Records contained in a dataset:
───

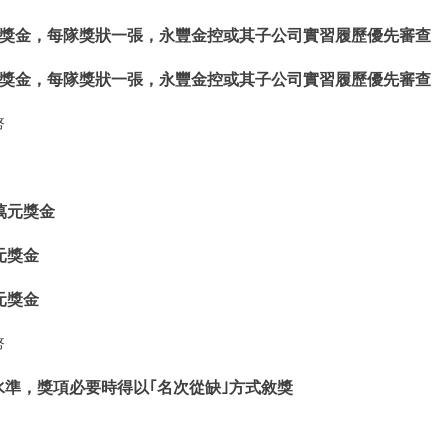
元獎金，每隊獎狀一張，永豐金控或其子公司實習履歷優先審查
元獎金，每隊獎狀一張，永豐金控或其子公司實習履歷優先審查
幣
萬元獎金
元獎金
元獎金
幣
水準，獎項必要時得以｢名次從缺｣方式敘獎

───

Repeat all the data as it stands, dropping any images it holds.

**ANSWER TO THIS TASK:**
元獎金，每隊獎狀一張，永豐金控或其子公司實習履歷優先審查
元獎金，每隊獎狀一張，永豐金控或其子公司實習履歷優先審查
幣
萬元獎金
元獎金
元獎金
幣
水準，獎項必要時得以｢名次從缺｣方式敘獎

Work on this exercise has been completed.